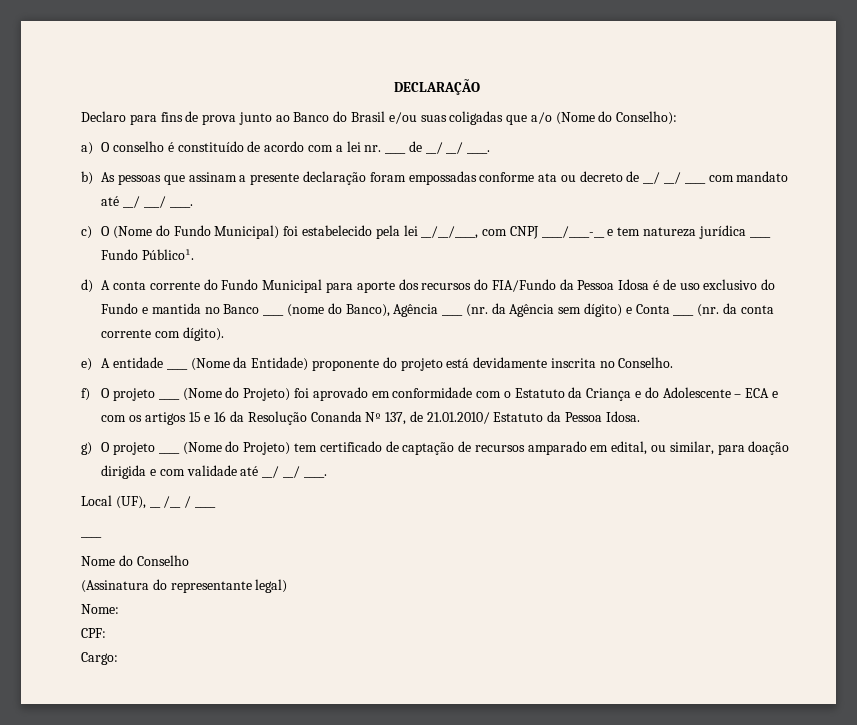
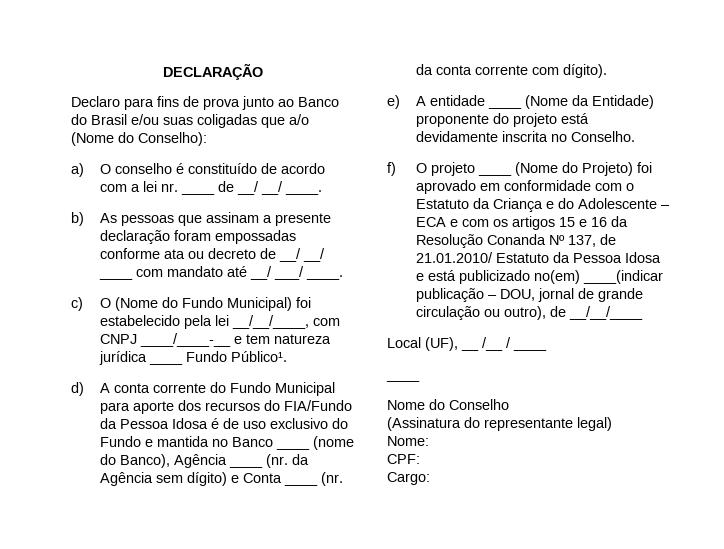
[605,411,640,422] [81,441,790,455] [101,465,327,479] Idosa. // g) O projeto ____ (Nome do Projeto) tem certificado de captação de recursos amparado em edital, ou similar, para doação dirigida e com validade até __/ __/ ____. -> [624,252,661,263] [415,270,663,284] [415,288,643,302] [415,306,643,320] Idosa e está publicizado no(em) ____(indicar publicação – DOU, jornal de grande circulação ou outro), de __/__/____

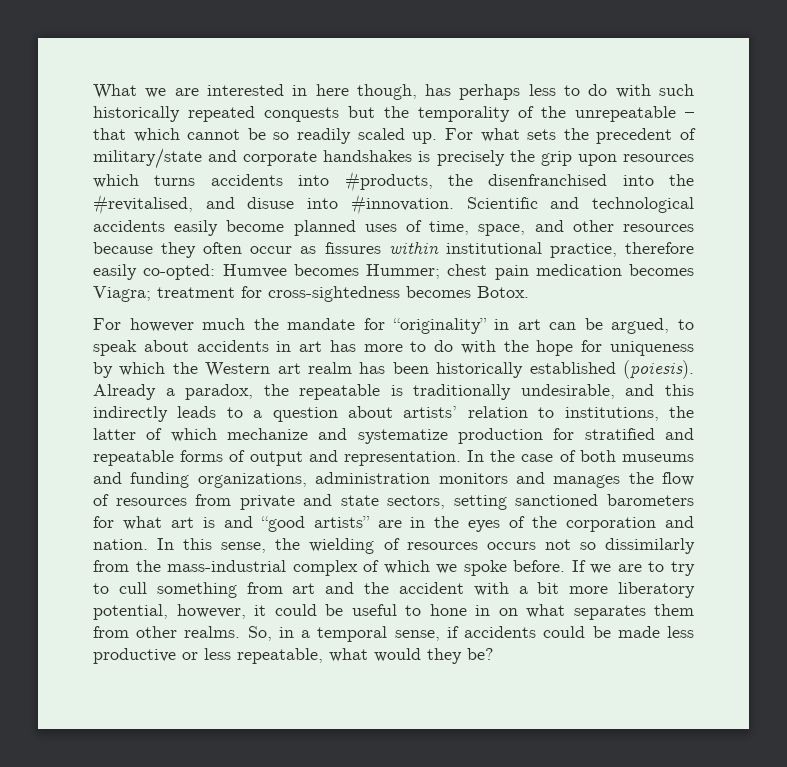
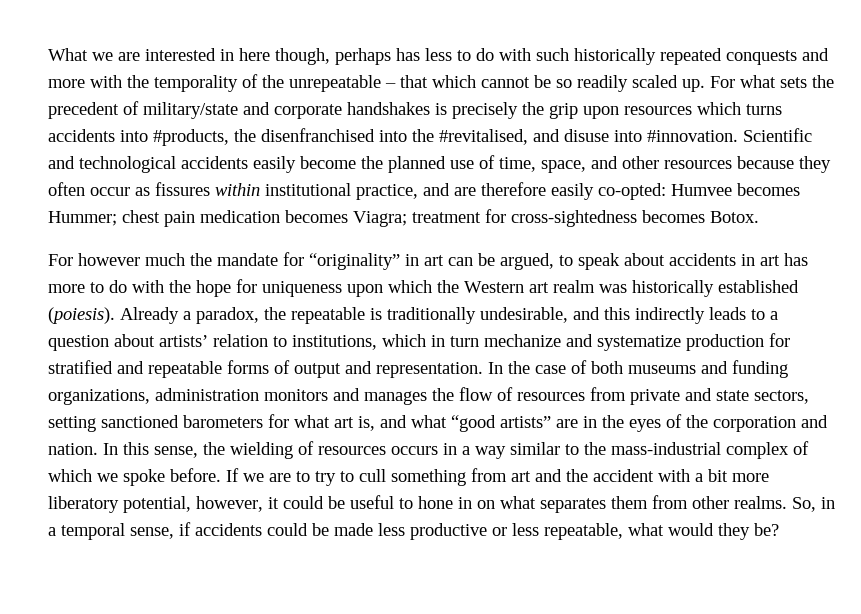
[425,84,521,100] has perhaps -> [335,48,420,65] perhaps has
[348,106,375,118] but -> [802,48,829,61] [48,75,122,88] and more with
[293,220,397,236] planned uses -> [361,156,474,173] the planned use
(617, 250) none -> [423,183,476,196] and are
[93,362,113,378] by -> [347,284,383,297] upon
[359,362,429,374] has been -> [599,284,627,293] was
[668,406,694,418] [93,428,217,442] the latter of which -> [382,334,479,347] which in turn
[202,516,253,528] is and -> [358,415,447,431] is, and what
[544,538,695,554] [93,560,129,572] not so dissimilarly from -> [443,442,579,459] in a way similar to

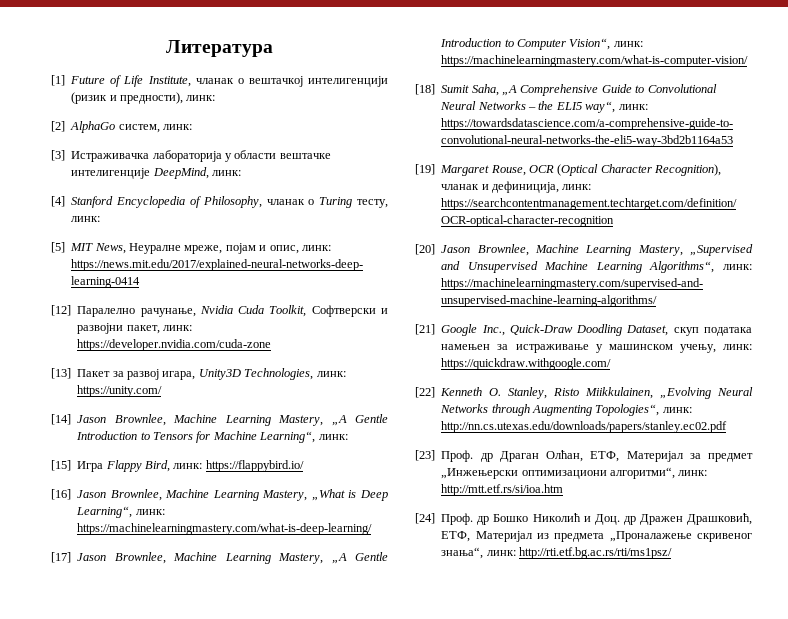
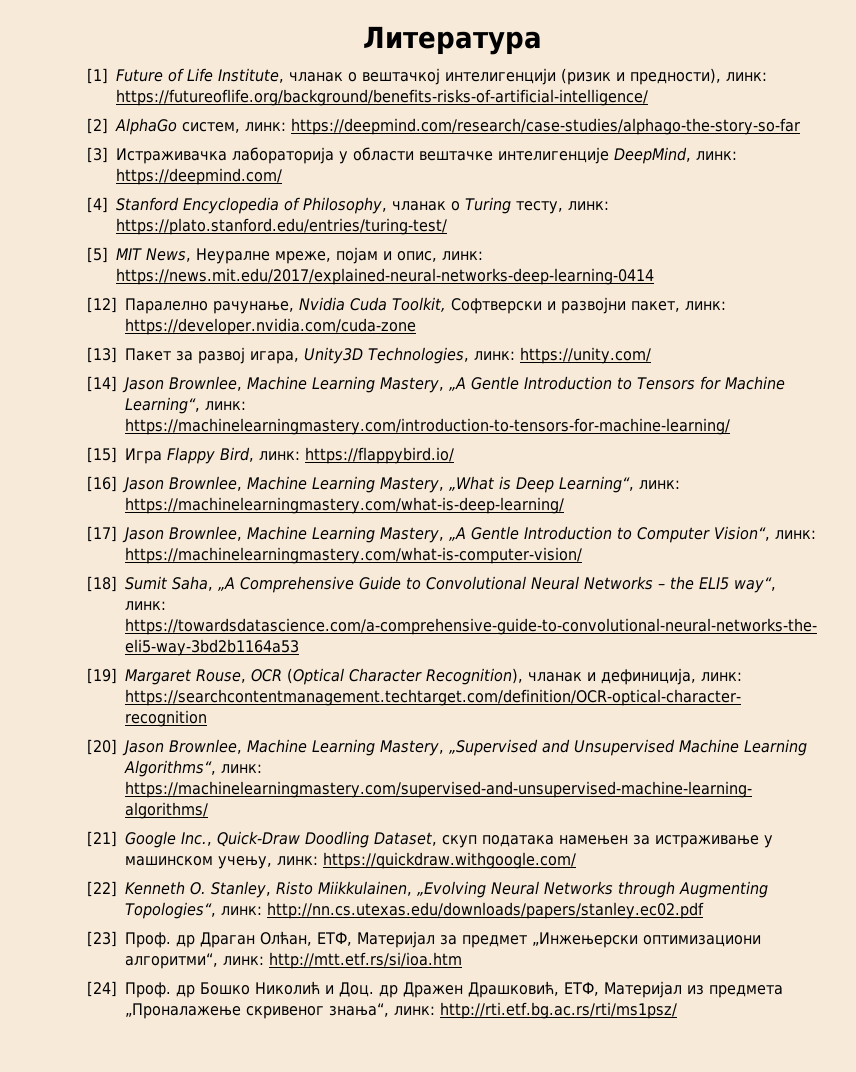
(216, 98) none -> [116,89,648,106] https://futureoflife.org/background/benefits-risks-of-artificial-intelligence/
(192, 127) none -> [291,118,800,135] https://deepmind.com/research/case-studies/alphago-the-story-so-far
(241, 173) none -> [116,168,282,185] https://deepmind.com/
(101, 219) none -> [116,218,447,235] https://plato.stanford.edu/entries/turing-test/
(348, 437) none -> [125,418,730,435] https://machinelearningmastery.com/introduction-to-tensors-for-machine-learning/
########
= Task to carry out =
No picture belongs in the copy. Print every entry above exactly as it stands.

= Answer space =
[605,411,640,422] [81,441,790,455] [101,465,327,479] Idosa. // g) O projeto ____ (Nome do Projeto) tem certificado de captação de recursos amparado em edital, ou similar, para doação dirigida e com validade até __/ __/ ____. -> [624,252,661,263] [415,270,663,284] [415,288,643,302] [415,306,643,320] Idosa e está publicizado no(em) ____(indicar publicação – DOU, jornal de grande circulação ou outro), de __/__/____

[425,84,521,100] has perhaps -> [335,48,420,65] perhaps has
[348,106,375,118] but -> [802,48,829,61] [48,75,122,88] and more with
[293,220,397,236] planned uses -> [361,156,474,173] the planned use
(617, 250) none -> [423,183,476,196] and are
[93,362,113,378] by -> [347,284,383,297] upon
[359,362,429,374] has been -> [599,284,627,293] was
[668,406,694,418] [93,428,217,442] the latter of which -> [382,334,479,347] which in turn
[202,516,253,528] is and -> [358,415,447,431] is, and what
[544,538,695,554] [93,560,129,572] not so dissimilarly from -> [443,442,579,459] in a way similar to

(216, 98) none -> [116,89,648,106] https://futureoflife.org/background/benefits-risks-of-artificial-intelligence/
(192, 127) none -> [291,118,800,135] https://deepmind.com/research/case-studies/alphago-the-story-so-far
(241, 173) none -> [116,168,282,185] https://deepmind.com/
(101, 219) none -> [116,218,447,235] https://plato.stanford.edu/entries/turing-test/
(348, 437) none -> [125,418,730,435] https://machinelearningmastery.com/introduction-to-tensors-for-machine-learning/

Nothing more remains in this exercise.